Records supplied section start

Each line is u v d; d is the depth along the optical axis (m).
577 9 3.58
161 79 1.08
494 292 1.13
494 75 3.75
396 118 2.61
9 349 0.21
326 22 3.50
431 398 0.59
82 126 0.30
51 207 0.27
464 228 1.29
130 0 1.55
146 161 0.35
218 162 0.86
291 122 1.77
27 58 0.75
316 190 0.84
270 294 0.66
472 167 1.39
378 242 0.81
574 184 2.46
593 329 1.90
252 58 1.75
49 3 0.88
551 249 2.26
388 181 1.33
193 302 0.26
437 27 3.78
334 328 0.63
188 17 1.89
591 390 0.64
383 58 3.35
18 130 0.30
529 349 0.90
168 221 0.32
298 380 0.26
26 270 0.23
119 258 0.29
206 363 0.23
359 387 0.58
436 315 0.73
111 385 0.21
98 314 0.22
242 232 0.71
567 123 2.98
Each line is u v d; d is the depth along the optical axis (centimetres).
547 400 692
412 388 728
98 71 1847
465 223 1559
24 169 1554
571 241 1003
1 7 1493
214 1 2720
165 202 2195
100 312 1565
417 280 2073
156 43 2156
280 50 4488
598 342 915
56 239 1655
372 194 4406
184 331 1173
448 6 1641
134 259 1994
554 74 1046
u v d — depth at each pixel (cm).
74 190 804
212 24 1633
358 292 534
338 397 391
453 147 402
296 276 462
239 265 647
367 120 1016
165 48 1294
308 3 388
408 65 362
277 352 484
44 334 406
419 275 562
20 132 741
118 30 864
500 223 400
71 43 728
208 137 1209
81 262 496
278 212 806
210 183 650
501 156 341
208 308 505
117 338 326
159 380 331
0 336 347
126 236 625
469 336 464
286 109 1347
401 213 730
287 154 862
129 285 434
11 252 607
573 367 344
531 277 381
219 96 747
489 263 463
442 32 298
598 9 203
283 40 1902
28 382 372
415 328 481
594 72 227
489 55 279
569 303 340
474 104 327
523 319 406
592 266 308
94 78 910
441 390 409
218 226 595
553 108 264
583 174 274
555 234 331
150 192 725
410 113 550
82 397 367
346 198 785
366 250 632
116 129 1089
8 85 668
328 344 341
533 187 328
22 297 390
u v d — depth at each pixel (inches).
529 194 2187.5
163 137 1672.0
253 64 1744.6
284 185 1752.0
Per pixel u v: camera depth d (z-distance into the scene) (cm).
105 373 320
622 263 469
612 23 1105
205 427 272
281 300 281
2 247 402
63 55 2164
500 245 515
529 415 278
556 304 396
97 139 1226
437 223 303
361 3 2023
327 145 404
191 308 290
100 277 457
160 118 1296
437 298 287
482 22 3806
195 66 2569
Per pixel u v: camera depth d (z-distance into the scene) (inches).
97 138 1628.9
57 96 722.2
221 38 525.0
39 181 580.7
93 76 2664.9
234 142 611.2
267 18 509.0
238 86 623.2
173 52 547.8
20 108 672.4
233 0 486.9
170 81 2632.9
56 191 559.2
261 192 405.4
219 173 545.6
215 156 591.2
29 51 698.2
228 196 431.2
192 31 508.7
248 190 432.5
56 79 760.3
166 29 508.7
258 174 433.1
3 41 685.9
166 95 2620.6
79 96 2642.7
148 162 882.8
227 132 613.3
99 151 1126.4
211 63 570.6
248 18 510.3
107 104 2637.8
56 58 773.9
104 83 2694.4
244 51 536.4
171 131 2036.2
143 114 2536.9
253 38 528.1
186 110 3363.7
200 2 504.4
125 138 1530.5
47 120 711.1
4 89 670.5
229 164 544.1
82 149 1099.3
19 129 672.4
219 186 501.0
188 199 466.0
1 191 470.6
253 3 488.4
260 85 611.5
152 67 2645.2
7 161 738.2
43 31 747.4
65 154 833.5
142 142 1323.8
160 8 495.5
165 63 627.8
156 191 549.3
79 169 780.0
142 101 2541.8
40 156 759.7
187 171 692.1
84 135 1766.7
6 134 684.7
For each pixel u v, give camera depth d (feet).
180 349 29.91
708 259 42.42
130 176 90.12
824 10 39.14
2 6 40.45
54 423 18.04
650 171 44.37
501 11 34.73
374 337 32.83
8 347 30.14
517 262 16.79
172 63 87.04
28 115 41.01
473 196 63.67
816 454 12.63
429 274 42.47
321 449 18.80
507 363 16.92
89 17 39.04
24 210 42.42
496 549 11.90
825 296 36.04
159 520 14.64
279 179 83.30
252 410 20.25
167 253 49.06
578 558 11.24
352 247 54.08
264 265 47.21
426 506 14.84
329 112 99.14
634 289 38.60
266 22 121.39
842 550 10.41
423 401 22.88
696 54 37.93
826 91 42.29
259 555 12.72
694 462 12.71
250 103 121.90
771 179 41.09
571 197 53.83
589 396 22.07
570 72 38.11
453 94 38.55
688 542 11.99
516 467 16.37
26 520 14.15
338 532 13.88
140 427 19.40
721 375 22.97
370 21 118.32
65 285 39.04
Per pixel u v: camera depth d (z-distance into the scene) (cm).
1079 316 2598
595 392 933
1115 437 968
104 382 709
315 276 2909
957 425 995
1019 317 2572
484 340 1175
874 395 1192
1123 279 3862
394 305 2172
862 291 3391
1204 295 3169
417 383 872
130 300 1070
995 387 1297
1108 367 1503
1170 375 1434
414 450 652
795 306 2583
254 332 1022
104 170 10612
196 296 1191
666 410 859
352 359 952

Records supplied section end

#### [Aim of the task]
The lines to return are those in the records above that hold the word "pixel".

#### [Response box]
u v d — depth at each pixel (cm).
u v d — depth at each pixel (inches).
Per pixel u v: camera depth d (z-distance into the scene) (cm).
Per pixel u v: camera depth d (z-distance into the scene) (inches).
For each pixel u v, give camera depth d (feet).
Per pixel u v: camera depth d (z-distance into the scene) (cm).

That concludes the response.